* [Activity]: Every line of the data that contains the string "sentence" must be copied.

###

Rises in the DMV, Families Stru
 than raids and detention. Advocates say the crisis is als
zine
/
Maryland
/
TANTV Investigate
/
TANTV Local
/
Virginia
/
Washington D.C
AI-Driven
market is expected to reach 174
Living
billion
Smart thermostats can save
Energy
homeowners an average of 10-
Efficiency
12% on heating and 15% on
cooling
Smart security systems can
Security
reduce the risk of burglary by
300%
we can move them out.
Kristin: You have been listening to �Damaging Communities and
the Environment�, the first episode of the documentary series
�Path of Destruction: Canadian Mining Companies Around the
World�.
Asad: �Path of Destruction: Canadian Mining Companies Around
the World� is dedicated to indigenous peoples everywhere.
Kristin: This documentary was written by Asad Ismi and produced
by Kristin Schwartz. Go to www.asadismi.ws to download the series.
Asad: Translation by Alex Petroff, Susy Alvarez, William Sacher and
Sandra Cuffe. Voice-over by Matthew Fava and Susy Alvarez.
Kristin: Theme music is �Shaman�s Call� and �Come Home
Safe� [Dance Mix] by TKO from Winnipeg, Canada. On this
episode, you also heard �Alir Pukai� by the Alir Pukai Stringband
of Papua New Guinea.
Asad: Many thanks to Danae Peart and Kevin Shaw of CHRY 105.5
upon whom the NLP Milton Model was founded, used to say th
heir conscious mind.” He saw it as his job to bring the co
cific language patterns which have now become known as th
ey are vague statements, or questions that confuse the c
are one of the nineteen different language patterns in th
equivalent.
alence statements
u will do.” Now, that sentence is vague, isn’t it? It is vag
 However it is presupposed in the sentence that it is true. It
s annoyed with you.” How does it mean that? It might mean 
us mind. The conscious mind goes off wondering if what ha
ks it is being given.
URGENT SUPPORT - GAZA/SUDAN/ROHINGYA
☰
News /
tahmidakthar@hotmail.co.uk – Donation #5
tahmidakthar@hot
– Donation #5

###

* [Finished exercise]:
u will do.” Now, that sentence is vague, isn’t it? It is vag
 However it is presupposed in the sentence that it is true. It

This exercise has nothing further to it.